Question

The article "Modeling Sediment and Water Column Interactions for Hydrophobic Pollutants" (Water Research [1984]: \(1169-1174\) ) suggests the uniform distribution on the interval from 7.5 to 20 as a model for \(x=\) depth (in centimeters) of the bioturbation layer in sediment for a certain region. a. Draw the density curve for \(x\). b. What is the height of the density curve? c. What is the probability that \(x\) is at most \(12 ?\) d. What is the probability that \(x\) is between 10 and 15 ? Between 12 and 17 ? Why are these two probabilities equal?

Short answer

The density curve is a rectangle from 7.5 to 20 on the x-axis with a height of 0.08. The probability that \(x\) is at most 12 is 0.36. The probability that \(x\) is between 10 and 15, and between 12 and 17 are both 0.4. The probabilities are equal because each interval has the same width and uniform distribution assigns equal probability to equal widths.

Step-by-step solution

Drawing the Density Curve

The density curve for \(x\) would be a rectangle from 7.5 to 20 on the x-axis. In a uniform distribution, all outcomes are equally likely, thus the density curve would be a horizontal line (constant probability) in this interval.

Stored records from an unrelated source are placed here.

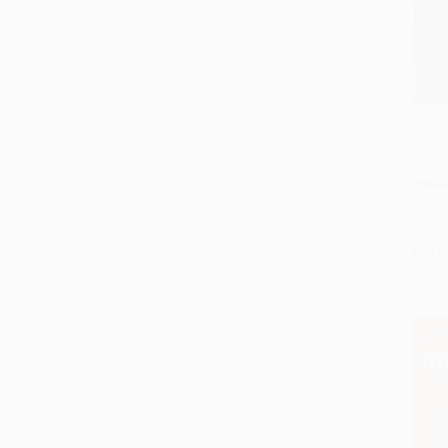
Intell
Classi
Add 
Invest
HARD
ISBN:
List P
From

Calculate Height of Density Curve

The height of the uniform density curve is given by \(1/(b-a)\) where \(a\) and \(b\) are the endpoints of the interval. Here, \(a = 7.5\) and \(b = 20\). Substituting these values gives us a height of \(1/(20 - 7.5) = 0.08.\)

Calculate Probability of \(x\) being at most 12

The probability that \(x\) is at most 12 (i.e., \(P(X \leq 12)\)) is calculated by finding the area under the density curve up to 12 on the x-axis. The area of this 'rectangle' is simply the height of the curve (in this case 0.08) times the width of the rectangle (which goes from 7.5 to 12). The width is thus \(12 - 7.5 = 4.5\). Thus, the required probability is \(0.08 * 4.5 = 0.36\).

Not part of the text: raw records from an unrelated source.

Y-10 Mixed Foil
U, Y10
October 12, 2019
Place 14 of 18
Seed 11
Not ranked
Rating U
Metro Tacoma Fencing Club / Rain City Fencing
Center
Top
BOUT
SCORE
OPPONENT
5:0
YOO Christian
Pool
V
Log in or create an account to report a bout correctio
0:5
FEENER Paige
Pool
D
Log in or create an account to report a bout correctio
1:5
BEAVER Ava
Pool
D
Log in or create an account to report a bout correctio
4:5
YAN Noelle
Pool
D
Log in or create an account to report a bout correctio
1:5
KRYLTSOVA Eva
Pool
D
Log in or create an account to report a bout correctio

Calculate Probability of \(x\) being between 10 and 15, and between 12 and 17

The probability that \(x\) lies between 10 and 15, and between 12 and 17 are both calculated in the same way as in step 3. The width of both intervals is 5 (15 - 10 = 5 and 17 - 12 = 5). Thus, the probabilities are both \(0.08 * 5 = 0.4\). They are equal because each interval has the same width (5 units) and the height of the density function is constant.